> PROBLEM:
State how many lines in the entries below include the string "Rendered", and give nothing beyond that number.

*** EXTRACTED RECORDS ***

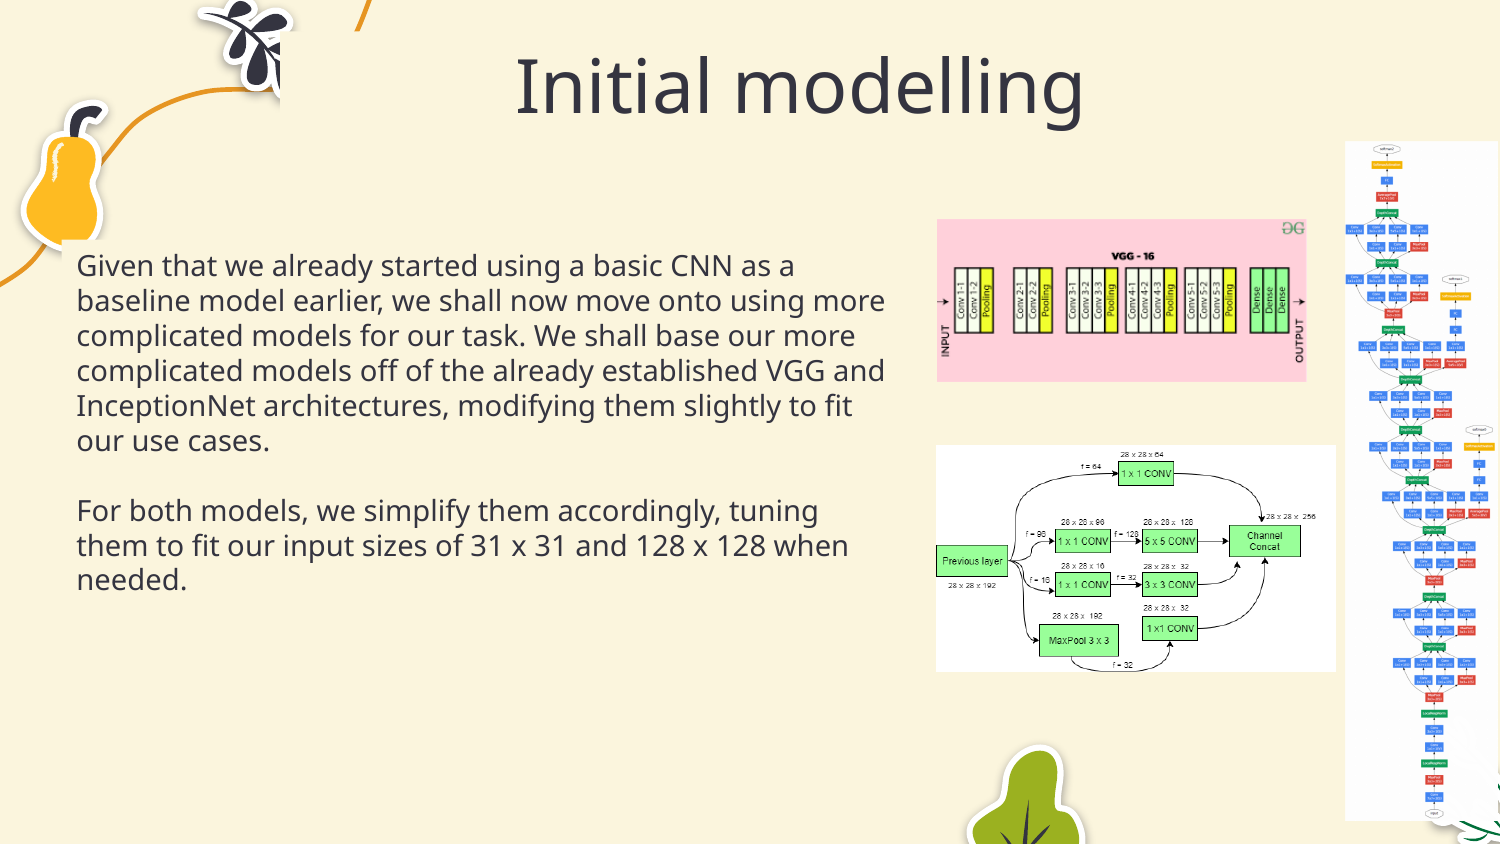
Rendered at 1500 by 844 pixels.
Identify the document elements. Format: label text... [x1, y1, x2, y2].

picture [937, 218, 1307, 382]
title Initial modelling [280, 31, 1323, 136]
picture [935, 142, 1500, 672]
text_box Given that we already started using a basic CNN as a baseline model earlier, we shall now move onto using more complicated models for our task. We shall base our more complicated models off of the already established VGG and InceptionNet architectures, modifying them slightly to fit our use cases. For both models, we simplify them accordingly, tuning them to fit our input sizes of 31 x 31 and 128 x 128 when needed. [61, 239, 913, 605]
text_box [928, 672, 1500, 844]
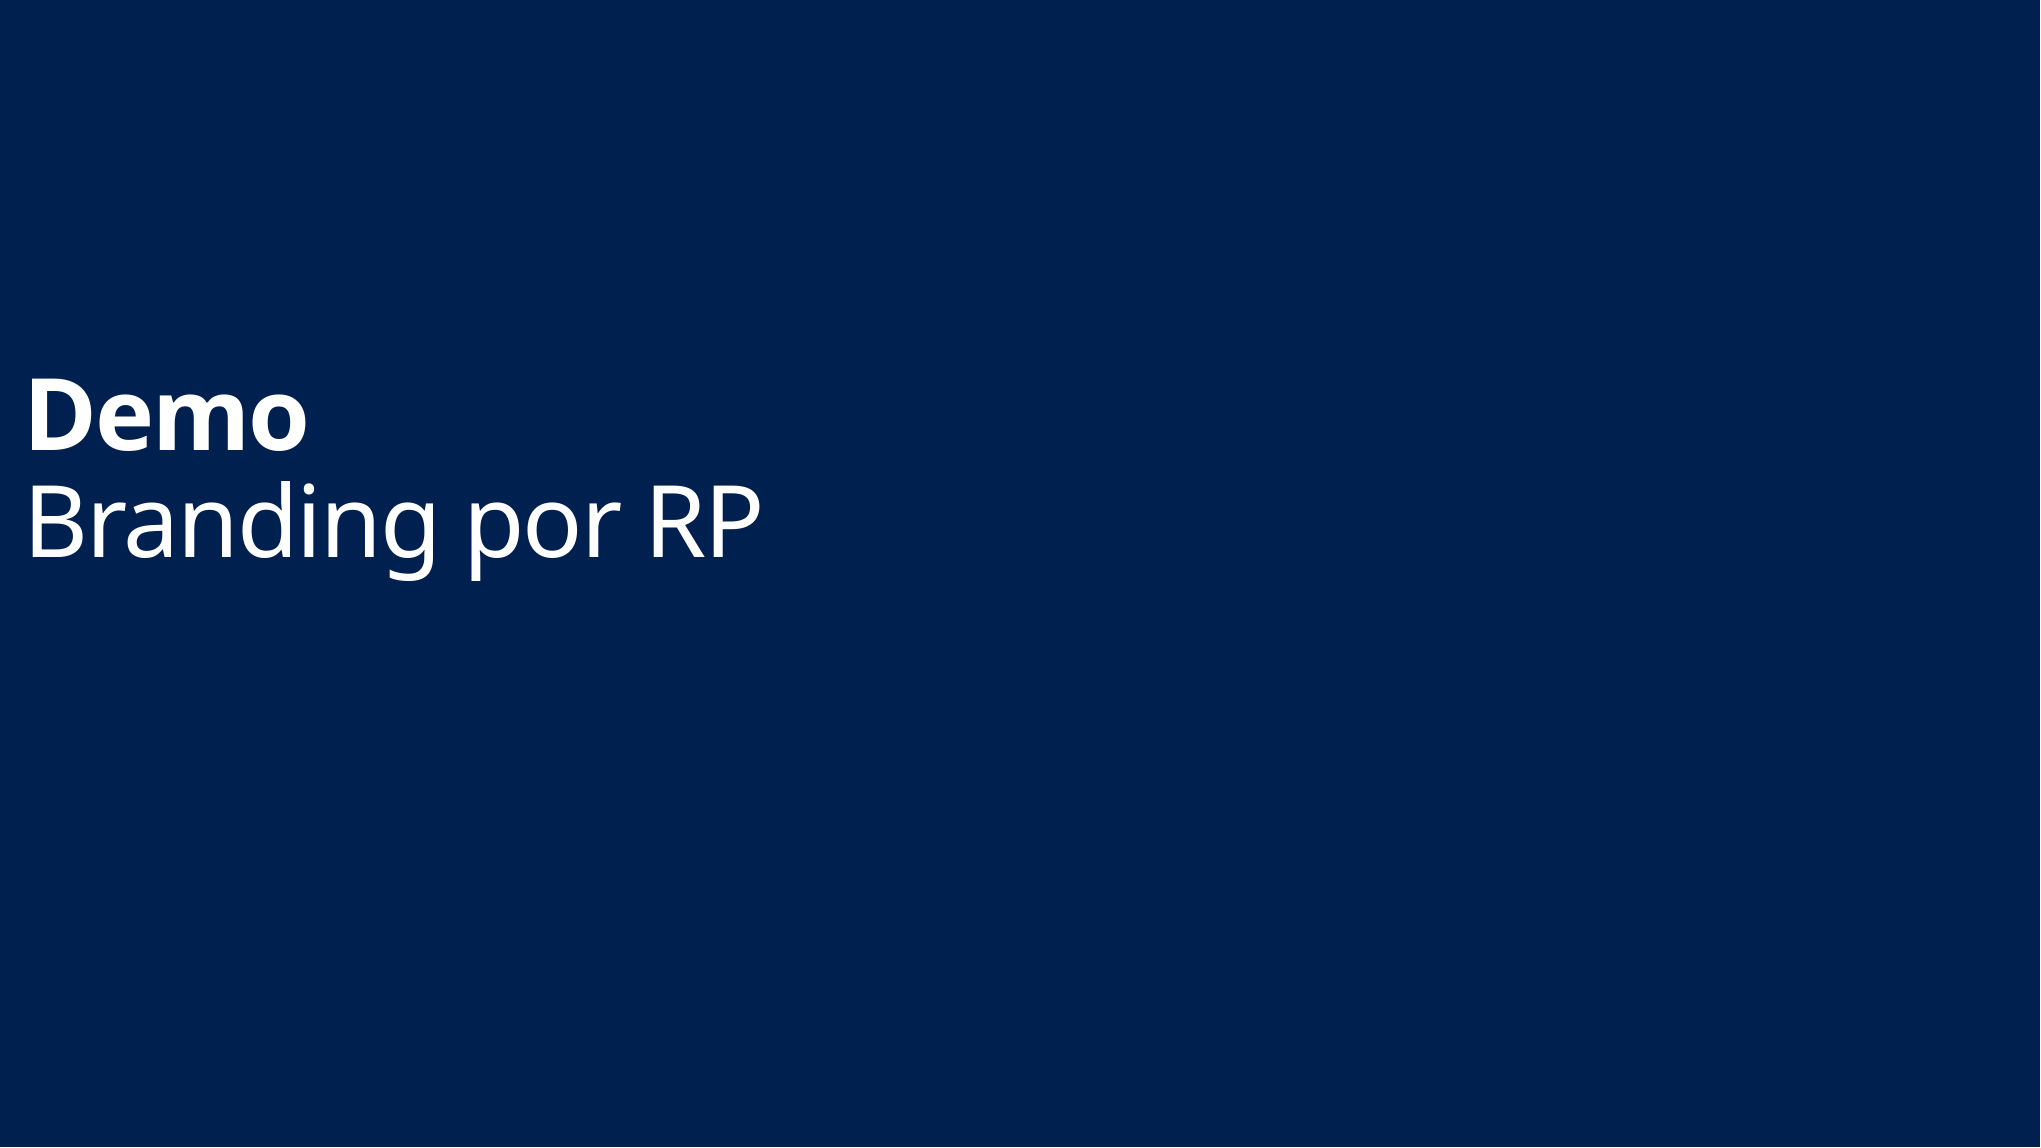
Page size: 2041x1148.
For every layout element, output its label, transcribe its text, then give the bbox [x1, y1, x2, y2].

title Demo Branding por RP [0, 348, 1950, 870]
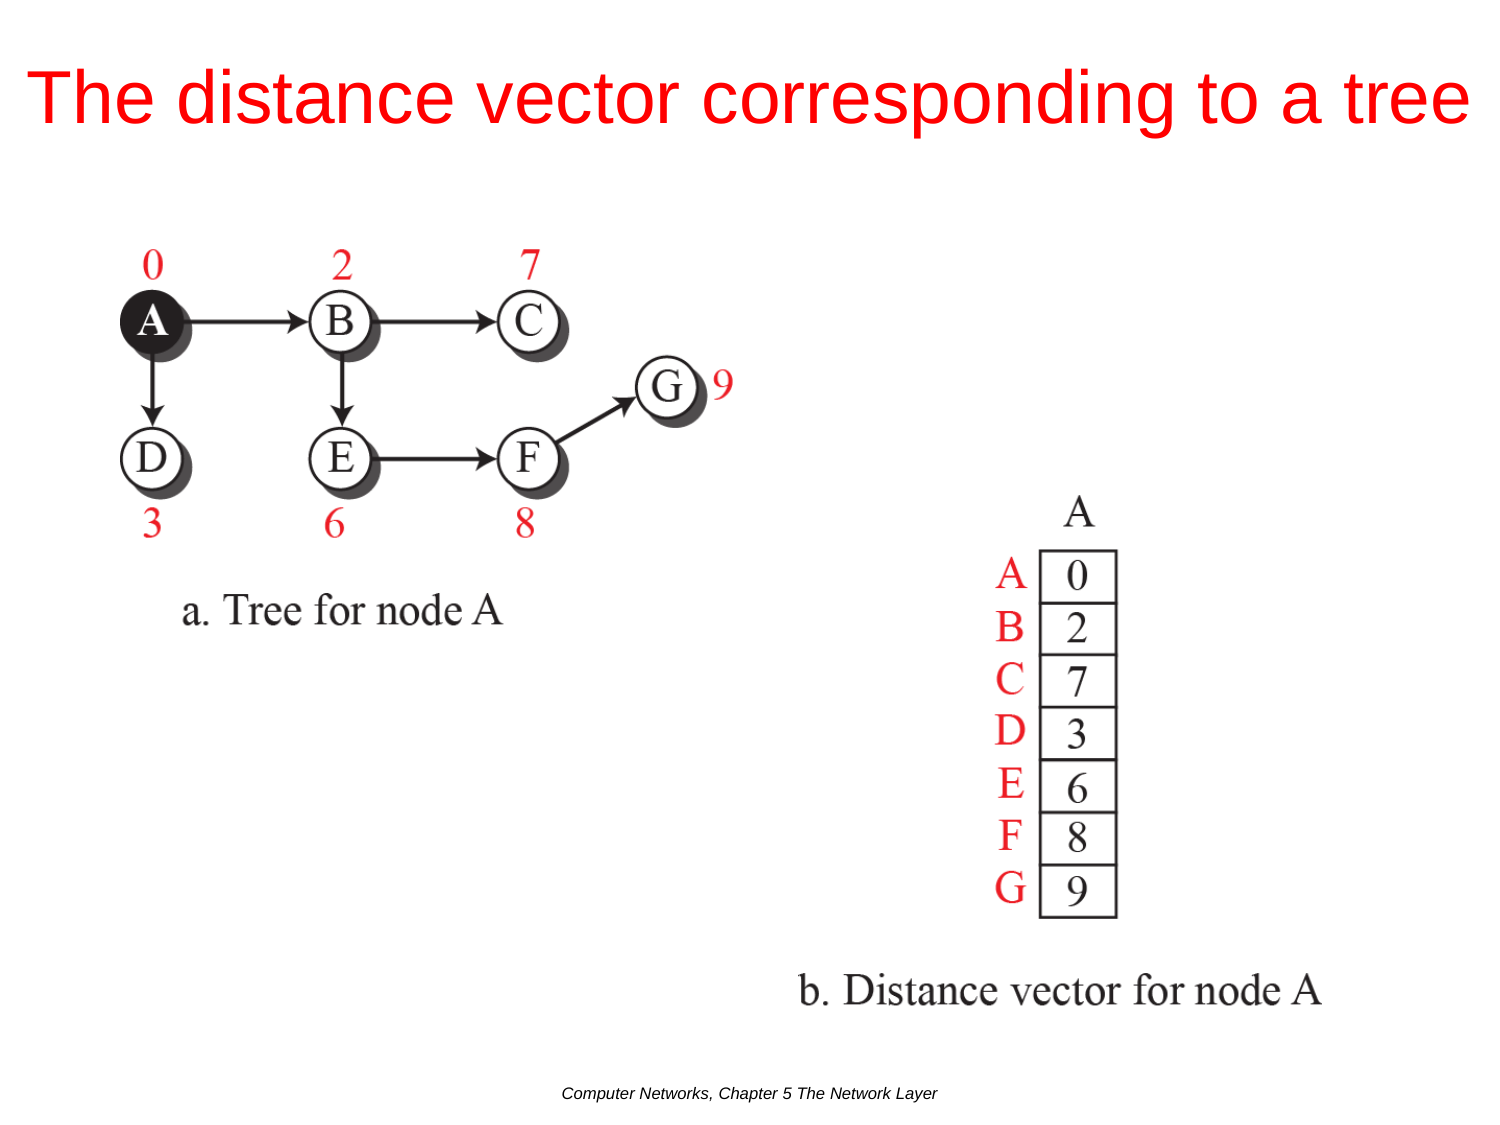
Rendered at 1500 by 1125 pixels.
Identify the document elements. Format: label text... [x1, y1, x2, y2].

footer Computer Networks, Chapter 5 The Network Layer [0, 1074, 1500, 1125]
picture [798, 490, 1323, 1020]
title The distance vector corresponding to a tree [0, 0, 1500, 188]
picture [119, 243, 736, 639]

*** End of EXTRACTED RECORDS ***

> RESULT:
2